> [Exercise prompt]: Please resume the article on Rickard Rydell and his 1998 Bathurst 1000 win, starting right after its last sentence.
##### Reading passage #####
Photo: Polestar/PSP Images

Famous races: Rickard Rydell calls the 1998 Bathurst 1000 his favourite

In the latest of our famous races series, we talk to 1998 British Touring Car champion Rickard Rydell about the year in which he won “The Great Race”, the AMP Bathurst 1000km in October 1998, the year of his BTCC title, sharing a Tom Walkinshaw Racing Volvo S40 with Jim Richards in the most famous touring car race in the world.

Rydell, whose career spans stints in the BTCC during its Super Touring heyday, the Scandinavian Touring Car Championship when it was at its prime just three years ago, as well as the World Touring Car Championship, which he returns to this season at the wheel of a Honda Civic, remembers his two drives at Mount Panorama most fondly, in particular his second run at Mount Panorama in 1998, where he won the race ahead of the Team Dynamics Nissan Primera of Steven Richards and Matt Neal.
##### Items #####
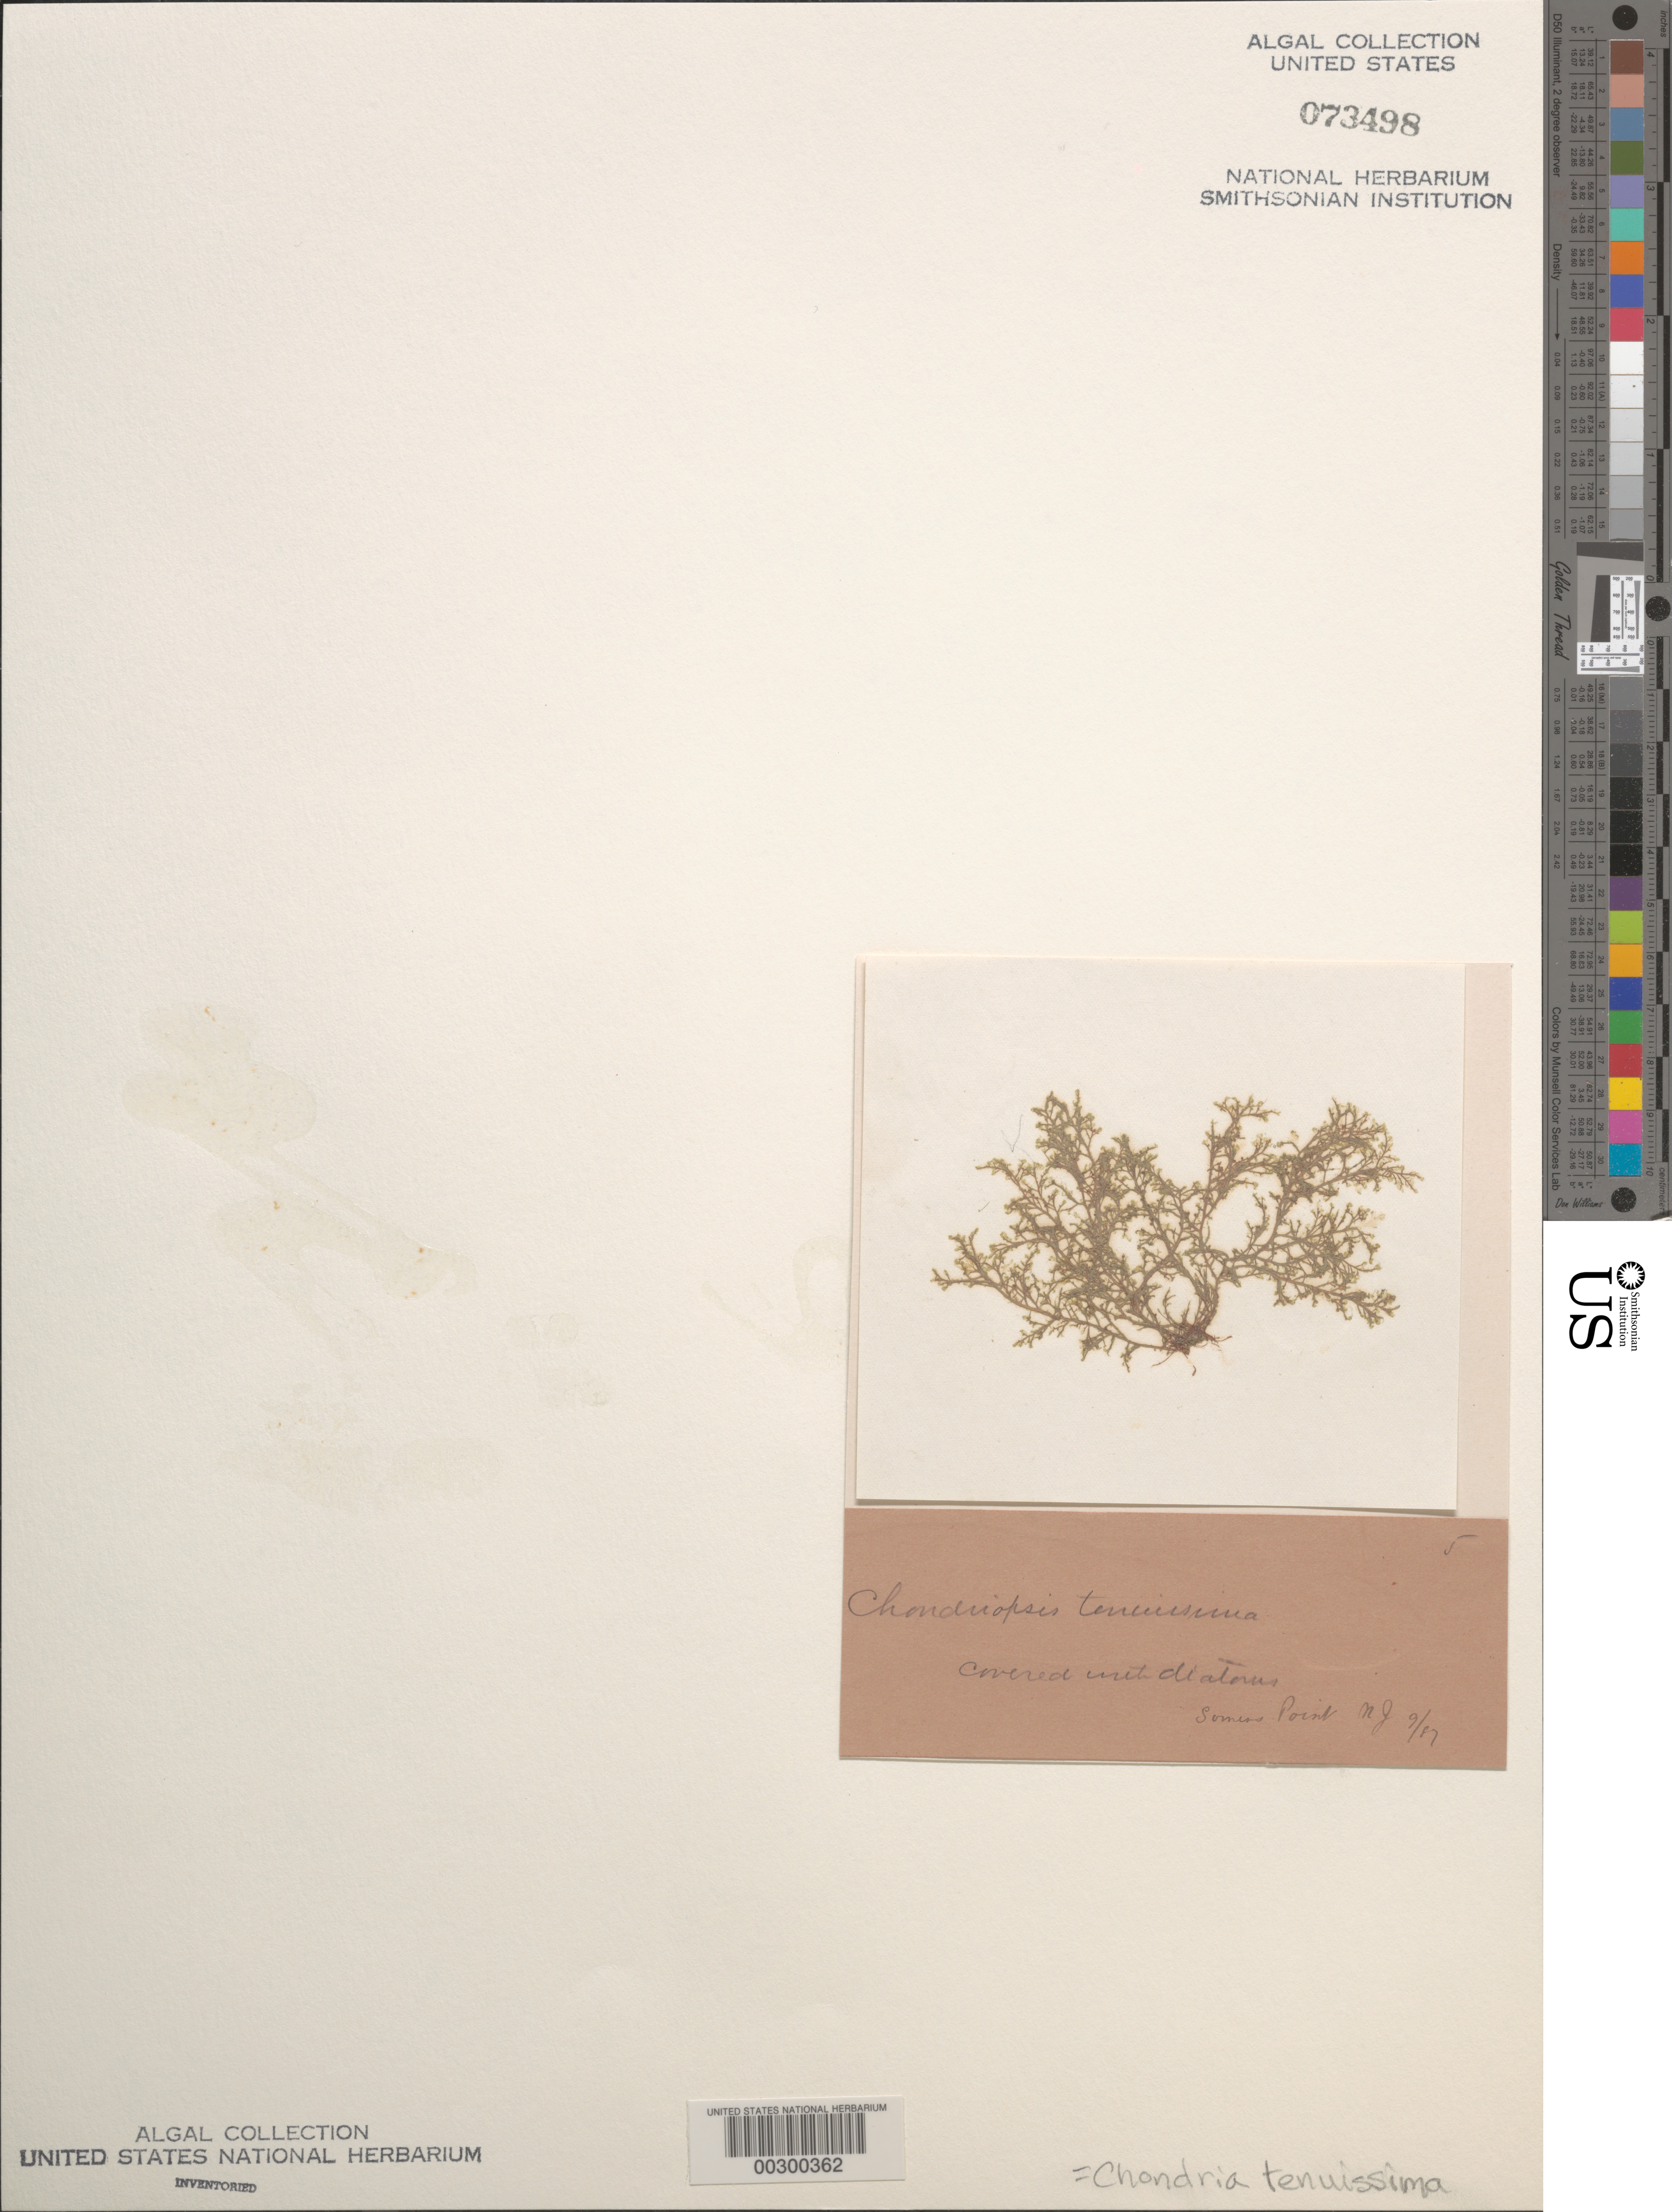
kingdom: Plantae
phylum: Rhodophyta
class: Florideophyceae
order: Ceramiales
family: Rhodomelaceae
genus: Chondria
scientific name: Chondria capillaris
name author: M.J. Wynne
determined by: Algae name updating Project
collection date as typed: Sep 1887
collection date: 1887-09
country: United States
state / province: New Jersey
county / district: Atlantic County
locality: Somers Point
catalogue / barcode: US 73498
#####
> [Written response]:
“There are many races you think of when you look back, like when you win the championship it’s always great,” said Rydell to TouringCarTimes. “Even winning the Swedish championship in 2011 was a really great race for me, but I think it’s Bathurst 1998 which always comes to my mind for many different reasons.

“First of all, Bathurst is No.1 on my list of all tracks ever that I’ve driven on. I did a VLN race (in 2014) at the Nürburgring Nordschleife, and that is also a fantastic track, but if I had to put a list of my favourite tracks, Bathurst would come out on top.

“Just going there with a road car before the race and looking down from the top of the Dipper and looking back at the track it’s just amazing to think we’re going to race here. It’s everything between a street circuit and a normal circuit, with long straights, all different kinds of corners.”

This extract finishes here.